I think you misunderstood AndrwSwitch's point, which is that when you ride over things your body is your suspension. That's what people mean when they say things like "be light on the bike" or "flow with the trail." So when you hit a rock or a pothole, there is no "BLAM," because you saw the obstacle coming, got in the attack position, and absorbed the terrain with your arms and legs.


----------



## b0mb3r (Feb 12, 2011)

I would send the Dart 2 back... look for a used Marzocchi Bomber Z1 or Z2; that fork may be 10 years old but its virtually indestructible; and anyone can replace the seals on them. Believe me I have 1997 Z1 and a 2001 Z2; both still work like a charm. They do not have fancy features like lockouts but they are butter smooth.
OP if you need some help with that let me know... there are always good deals popping up on those things (sub 100).


----------



## getagrip (Mar 26, 2008)

bclagge said:


> I think you misunderstood AndrwSwitch's point, which is that when you ride over things your body is your suspension. That's what people mean when they say things like "be light on the bike" or "flow with the trail." So when you hit a rock or a pothole, there is no "BLAM," because you saw the obstacle coming, got in the attack position, and absorbed the terrain with your arms and legs.

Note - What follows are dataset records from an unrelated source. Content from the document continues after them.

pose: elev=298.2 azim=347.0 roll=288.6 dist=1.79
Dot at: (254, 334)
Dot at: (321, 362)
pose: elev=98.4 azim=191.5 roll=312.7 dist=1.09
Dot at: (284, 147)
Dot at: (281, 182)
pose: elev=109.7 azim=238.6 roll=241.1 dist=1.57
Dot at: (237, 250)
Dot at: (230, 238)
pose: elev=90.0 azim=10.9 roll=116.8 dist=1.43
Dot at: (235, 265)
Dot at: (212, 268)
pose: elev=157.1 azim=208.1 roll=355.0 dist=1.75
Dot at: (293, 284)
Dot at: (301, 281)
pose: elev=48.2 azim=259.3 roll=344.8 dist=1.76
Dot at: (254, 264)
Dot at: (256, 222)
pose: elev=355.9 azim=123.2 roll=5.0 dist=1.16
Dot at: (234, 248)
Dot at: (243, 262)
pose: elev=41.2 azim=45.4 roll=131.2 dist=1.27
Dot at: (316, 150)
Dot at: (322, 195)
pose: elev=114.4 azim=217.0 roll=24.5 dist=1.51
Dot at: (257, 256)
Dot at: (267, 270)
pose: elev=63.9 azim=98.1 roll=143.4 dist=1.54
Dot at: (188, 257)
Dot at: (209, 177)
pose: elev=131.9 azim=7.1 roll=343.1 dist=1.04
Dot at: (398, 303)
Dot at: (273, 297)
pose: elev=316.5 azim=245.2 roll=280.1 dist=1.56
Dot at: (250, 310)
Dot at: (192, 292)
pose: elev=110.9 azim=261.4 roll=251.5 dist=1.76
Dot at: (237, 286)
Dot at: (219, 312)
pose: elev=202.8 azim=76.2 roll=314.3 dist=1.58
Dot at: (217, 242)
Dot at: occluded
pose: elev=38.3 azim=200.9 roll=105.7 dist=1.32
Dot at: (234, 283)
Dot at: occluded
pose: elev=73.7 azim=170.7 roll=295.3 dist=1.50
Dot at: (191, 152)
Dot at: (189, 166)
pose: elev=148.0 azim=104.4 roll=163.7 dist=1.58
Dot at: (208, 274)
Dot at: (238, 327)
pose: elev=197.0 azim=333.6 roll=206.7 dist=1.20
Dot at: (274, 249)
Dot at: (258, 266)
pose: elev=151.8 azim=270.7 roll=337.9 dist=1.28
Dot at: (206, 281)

No, I understood and respect his opinion. But that was my response and I met every word of it. In truth, my response was based more on my street riding and dirt road riding experience - I tend to be more conservative and careful on the trails and am more likely to ride around obstacles in that situation. Seems like I run into more unexpected obstacles when I'm riding on the road, such as when I run into a contruction site where there are holes in the dirt everywhere, or just general street riding, when the sidewalk gets a little choppy or I run into other unexpected obstacles. I also tend to hit unexpected bumps when I'm riding on the Wabash trail, which is an old railway turned into a bike trail. I find that suspension forks are very handy in these situations. They turn a BLAM into a bing. I also like "hopping" up curbs with a suspension fork. It feels like I'm going to break something when I hop up a curb in lockout mode.


----------